Cluster analysis or clustering is a data-mining task that consists in grouping a set of experiments (observations) in such a way that element belonging to the same group are more similar (in some mathematical sense) to each other than to those in the other groups. We call the groups with the name of clusters.
In this example we will see how centroid based clustering works. The basic idea of Centroid Based clustering is to define clusters based on the distance of each member of the cluster and the so-called centroid of the cluster itself.
The most common centroid based clustering algorithm is the so called K-means. The procedure follows a simple and easy way to classify a given data set through a certain number of predefined clusters.
The idea is to define k centroids, one for each cluster. The next step is to take each point belonging to a given data set and associate it to the nearest centroid. When no point is pending, the first step is completed and an early grouping is done. At this point, the algorithm re-computes the new centroids as the centers of the clusters resulting from the previous step. The algorithm stops when no more changes are observed from an iteration and the following one.
The algorithm is composed by the following steps:
- guess K centroids positions, a centroid for each results cluster
- assign each observation to the group that has the closest centroid
- when all observations have been assigned, recalculate the positions of the K centroids
- repeat Steps 2 and 3 until either the centroid position or the observation assignments no longer move.
The iterative procedure leads to a separation of the objects into k-groups.
- Although it can be proved that the procedure always converge, the k-means algorithm does not necessarily find the most optimal configuration, being sensitive to the initial randomly selected clusters. A typical approach to overcome this limitation is to re-run the k-means algorithm multiple times starting with different initial clusters to reduce the possibilities to remain trapped in a local solution.
- Another limitation is due to the fact that the number of cluster is defined by the user upfront. As the points are grouped by a predefined number of clusters, there is no guarantee that the provided number is the one that provide the best classification of the observations.
A first example
This first example shows a typical cluster example based on the Euclidean distance of the observation in a 2D domain.
When performing the exercise in Grapheme (or Nexus), the user has two additional options to plat with:
- Distance: this option defines how the distance of each observation point with respect of the center of the cluster it belongs to is computed. In this specific case we will use the default Euclidean distance, which measure the distance of two points as the length of the straight line that link them. Other typically used distance metrics used in clustering are: Manhattan, Camberra, Chebyshev, Wassertein and Mahalanobis
- Scaling: this defines how the domain to which the points belong to should be scaled before distance is computed. This is useful when computing the clustering against non-homogeneous dimensions. In this specific case, no scaling is used. Typical scale algorithms are: linear, logarithmic and variance based one.
The 400 provided observation points will be clustered in 2, 3, 4 and 5 clusters respectively. With the exception of the number of clusters, all the other algorithm parameters will be left unchanged.
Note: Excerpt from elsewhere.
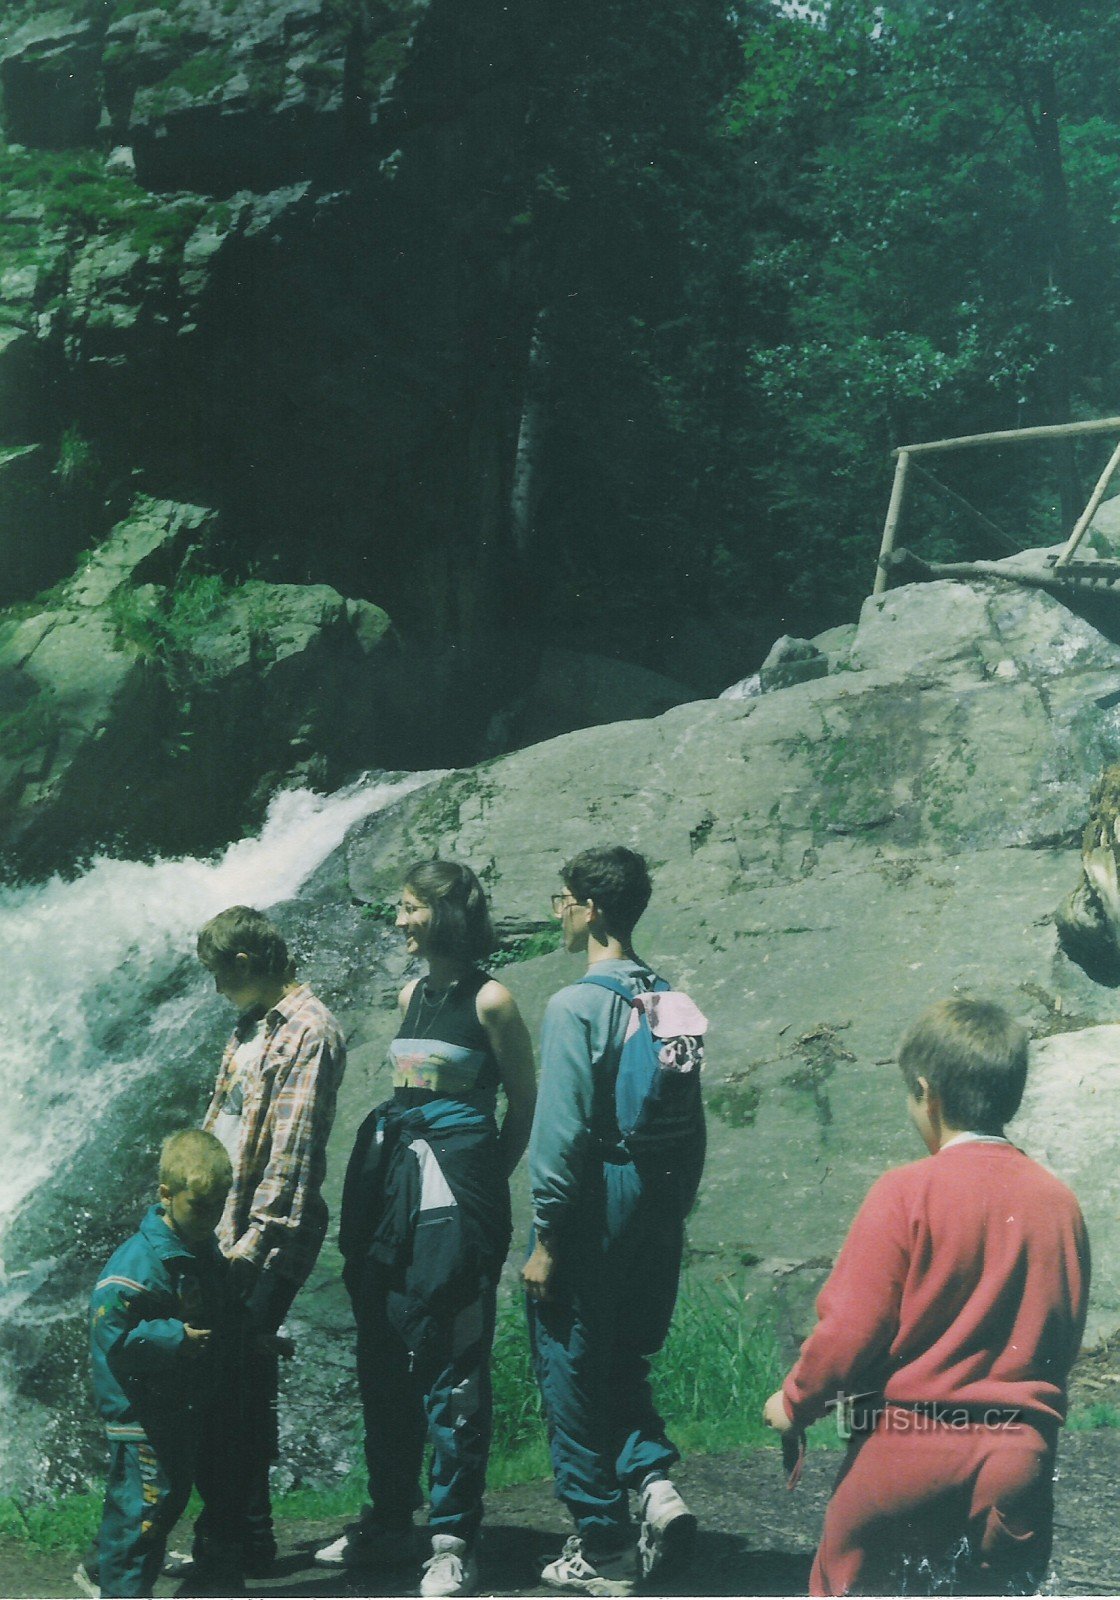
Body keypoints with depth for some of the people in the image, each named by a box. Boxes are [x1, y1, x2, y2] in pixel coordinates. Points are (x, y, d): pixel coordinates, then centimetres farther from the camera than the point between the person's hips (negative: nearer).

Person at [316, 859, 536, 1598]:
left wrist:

|grouping in 2 clusters||grouping in 3 clusters|
|grouping in 4 clusters||grouping in 5 clusters|
A real-world example: House Market
This second example uses the data of Houses and Neighborhoods collected from the UCI Machine Learning Repository (original data can be found Here) and published by Harrison, D. and Rubinfeld, D.L. ‘Hedonic prices and the demand for clean air’, J. Environ. Economics & Management, vol.5, 81-102, 1978. The data can be used to visualize important relationships between house value, house size (number of rooms), neighborhood characteristics, average pollution and age of houses in the same neighborhood.
Limiting to this example, we will focus analyzing and in grouping houses based on the following data:
- RM: average number of rooms per dwelling
- MEDV: median value of owner-occupied homes in $1000’s
Number or Rooms and Average Value:
Firstly, we would like to identify if there is a clear relationship between the average value of a property (MEDV) and the number of rooms (RM). In order to prove that, we define a scatter plot. A linear regression clearly highlight a relationship between number of rooms and average property value as shown on the right.
Another way to highlight this relationship is to attempt to group houses based on their value and number of rooms. Since the quantities with respect of we want to cluster are not homogeneous, we scale inputs linearly within the domain.